Мужики, перевалившие за тридцать, уже не делали различия между собой и нами, которые тоже незаметно перешли в разряд мужчин. Старшие жили на нашей улице и в нашем дворе, но жили мы с ними параллельно и до поры до времени у нас были разные дела и разные заботы, но время уровняло нас, перевело в общую категорию, соединило и смешало, и, к своему удивлению, я теперь видел среди них моих ровесников с другого конца улицы или улицы соседней. Я их тоже знал. С кем-то учился в школе, с другими играли улица на улицу в футбол, хотя дружить не дружили. Теперь некоторых из молодых связывала со старшими работа, и всех связывала выпивка.

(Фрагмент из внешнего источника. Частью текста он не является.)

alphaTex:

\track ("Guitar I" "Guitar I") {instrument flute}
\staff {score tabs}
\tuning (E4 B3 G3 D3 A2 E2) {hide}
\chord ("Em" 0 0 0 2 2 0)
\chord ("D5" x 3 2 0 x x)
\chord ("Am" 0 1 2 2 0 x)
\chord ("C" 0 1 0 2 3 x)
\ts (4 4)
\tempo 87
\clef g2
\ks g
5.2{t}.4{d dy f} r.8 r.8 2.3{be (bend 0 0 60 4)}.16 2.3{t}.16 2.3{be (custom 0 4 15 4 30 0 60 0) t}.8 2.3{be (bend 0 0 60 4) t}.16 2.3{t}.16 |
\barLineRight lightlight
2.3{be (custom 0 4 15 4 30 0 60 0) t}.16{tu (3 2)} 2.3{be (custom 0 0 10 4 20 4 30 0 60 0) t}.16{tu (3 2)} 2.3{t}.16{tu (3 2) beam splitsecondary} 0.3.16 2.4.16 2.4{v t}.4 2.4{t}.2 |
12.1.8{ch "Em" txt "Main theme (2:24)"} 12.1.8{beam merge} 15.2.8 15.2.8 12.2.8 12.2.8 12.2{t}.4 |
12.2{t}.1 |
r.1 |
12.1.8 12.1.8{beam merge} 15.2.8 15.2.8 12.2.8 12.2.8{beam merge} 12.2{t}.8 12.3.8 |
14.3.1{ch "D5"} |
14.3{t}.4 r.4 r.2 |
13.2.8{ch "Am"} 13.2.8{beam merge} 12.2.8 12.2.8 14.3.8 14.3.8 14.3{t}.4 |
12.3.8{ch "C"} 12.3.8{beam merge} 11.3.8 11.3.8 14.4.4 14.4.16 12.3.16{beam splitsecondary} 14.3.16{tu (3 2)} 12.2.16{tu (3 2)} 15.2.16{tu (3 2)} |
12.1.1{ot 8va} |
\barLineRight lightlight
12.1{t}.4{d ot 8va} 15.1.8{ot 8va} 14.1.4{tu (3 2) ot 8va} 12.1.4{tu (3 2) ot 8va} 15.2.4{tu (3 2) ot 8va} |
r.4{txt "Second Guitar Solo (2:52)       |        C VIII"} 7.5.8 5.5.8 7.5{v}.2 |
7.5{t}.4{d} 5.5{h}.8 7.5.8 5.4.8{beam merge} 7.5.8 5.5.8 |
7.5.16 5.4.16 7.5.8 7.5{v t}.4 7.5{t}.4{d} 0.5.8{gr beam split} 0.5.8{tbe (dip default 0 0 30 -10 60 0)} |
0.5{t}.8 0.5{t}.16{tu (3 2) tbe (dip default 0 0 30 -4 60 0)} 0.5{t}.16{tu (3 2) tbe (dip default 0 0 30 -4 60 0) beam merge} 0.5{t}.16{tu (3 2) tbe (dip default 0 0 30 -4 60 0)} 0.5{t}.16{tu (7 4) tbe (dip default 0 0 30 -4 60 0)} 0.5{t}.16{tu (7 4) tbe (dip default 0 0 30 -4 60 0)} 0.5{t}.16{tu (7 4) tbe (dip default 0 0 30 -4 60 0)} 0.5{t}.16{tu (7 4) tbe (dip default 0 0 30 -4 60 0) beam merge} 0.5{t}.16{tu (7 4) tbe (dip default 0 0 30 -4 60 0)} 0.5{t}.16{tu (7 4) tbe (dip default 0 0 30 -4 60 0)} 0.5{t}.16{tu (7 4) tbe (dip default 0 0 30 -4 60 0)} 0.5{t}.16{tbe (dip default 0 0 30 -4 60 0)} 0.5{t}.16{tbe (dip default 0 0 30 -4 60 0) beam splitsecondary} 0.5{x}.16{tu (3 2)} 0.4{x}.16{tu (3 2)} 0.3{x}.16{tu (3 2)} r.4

Мужики собирались на бугорке за сараями, выходящими задами на дорогу. Улица всегда была немноголюдной и скопление авто и мототранспорта видела, может быть, единственный раз, когда женился Геня, таксист из прокурорского дома напротив. Тогда ошалевшие жители вывалили на улицу на страшный треск мотоциклетных моторов, сопровождаемых выстрелами из выхлопных труб, и на громкие и резкие звуки клаксонов легковых машин, от которых закладывало уши. Мало того, пыль поднялась и туманом зависла не меньше, чем при пыльной буре где-нибудь в степях Казахстана, Оренбуржья или Астраханкого края.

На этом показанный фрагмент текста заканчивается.